Using rpm to install sw locally on RHEL cluster [duplicate]

How can I install an RPM on a machine where I don't have root permissions? I want to install a package for my use only in a personal work directory. I'm running SuSe SLES10.

Please don't flame me with "This idea is so dumb, you shouldn't do it because all requests must go through the corporate root god, may he live forever."

I know I can request this of the root god, but I'll be shot down (for immaculate, impeccable reasons, I'm sure...). Besides, he'll never get around to installing it even if he does say he'll do it.


Solution 1:

cd my-dir;
rpm2cpio to-install.rpm | cpio -idv

See How To Extract an RPM Package Without Installing It (rpm extract command).

Solution 2:

How to extract rpm packages contents

export ins=foo-bar.rpm
rpm2cpio $ins | cpio -idv

How to extract tar.gz archive

gzip -dc foo-bar.tar.gz | tar xvf –
cd foo-bar-dir

How to extract tar.gz packages to the current directory

export file=foo-bar.tar.gz
# Note that `xovf` switch order *matters*
gzip -dc $file | tar -xovf -

How to build binaries as a non-root

./configure --prefix=$HOME && make && make install

Solution 3:

I think the "real" answer to "installing" an rpm without root privilege is, you can't.
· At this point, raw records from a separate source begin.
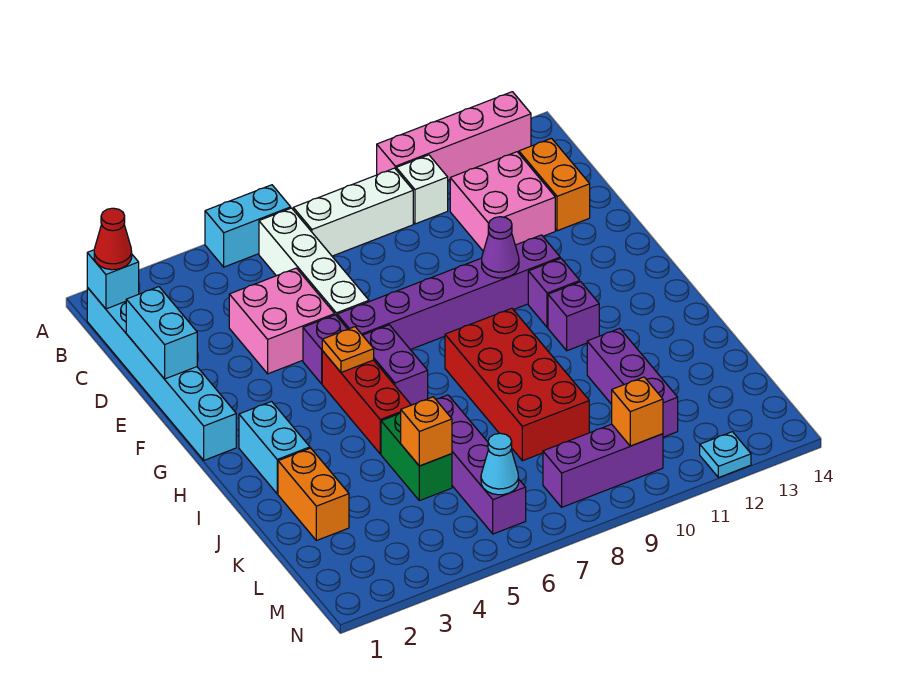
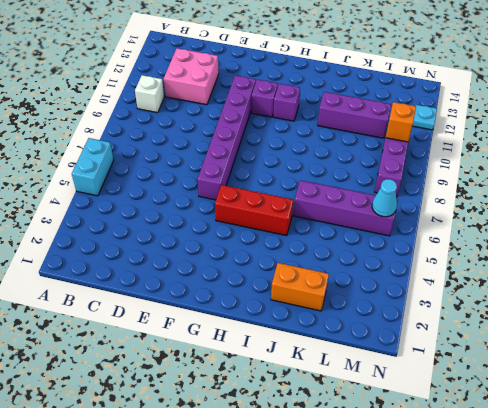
none -> pink brick A10:A13 level 1
none -> cyan brick B1:G1 level 1
none -> white brick B6:E6 level 1
none -> white brick B7:B9 level 1

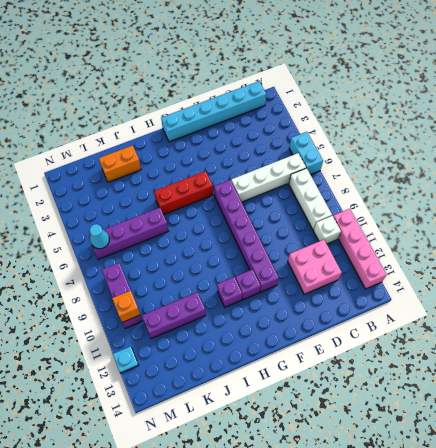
none -> orange brick C13:D13 level 1
none -> pink brick D4:E5 level 1
none -> purple brick F5 level 1
none -> purple brick G6:H6 level 1

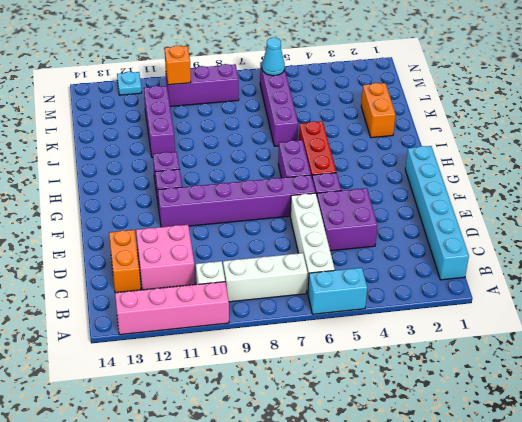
purple brick D4:E5 level 1 -> pink brick D4:E5 level 1
none -> cyan brick H2:I2 level 1
none -> red brick H8:K9 level 1
none -> green brick J5:K5 level 1
none -> cyan brick B1 level 2

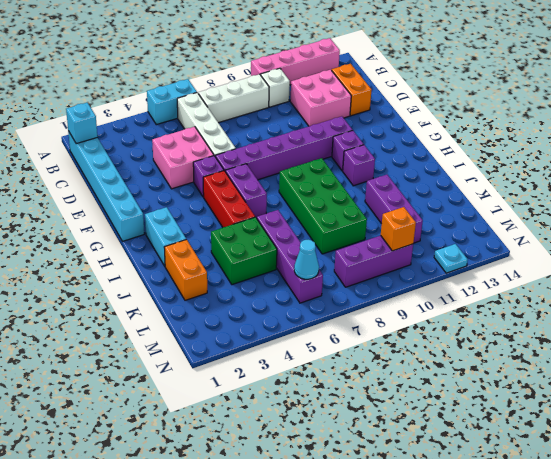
green brick H8:K9 level 1 -> red brick H8:K9 level 1
green brick J4:K5 level 1 -> green brick J5:K5 level 1
none -> cyan brick D1:E1 level 2
none -> purple cone F10 level 2
none -> orange plate G5 level 2
none -> orange brick K5 level 2

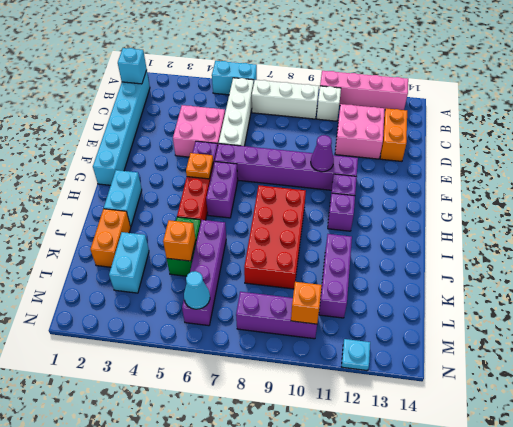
cyan brick K3:L3 level 1 -> cyan brick D1:E1 level 2
none -> red cone B1 level 3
BUT assuming you could actually start the install process...

RPMs install using a list of instructions provided in a specification file (.spec) that usually follow the Filesystem Hierarchy. Most paths on that hierarchy are almost always operating system paths and not user paths. So unless your username has access to all of the paths an RPM installs to, then it would certainly fail. If you create an RPM that prefixes all of its paths with /home/me (or some other path you own), then it would work. This would require acquiring a src.rpm and extracting it as explained in other answers, then rebuilding it. By the time you do that, you might just consider getting root access or building the software from scratch (usually what you do if you do not plan on distributing the software across many machines).

There are clever tricks to help you in the manual build process. For example, you can utilize the dependencies already listed in an RPM to get all of your dependencies: https://stackoverflow.com/a/13877738/1236128.

Solution 4:

Another option is to install from source, where you can usually change the install directory using the --prefix switch.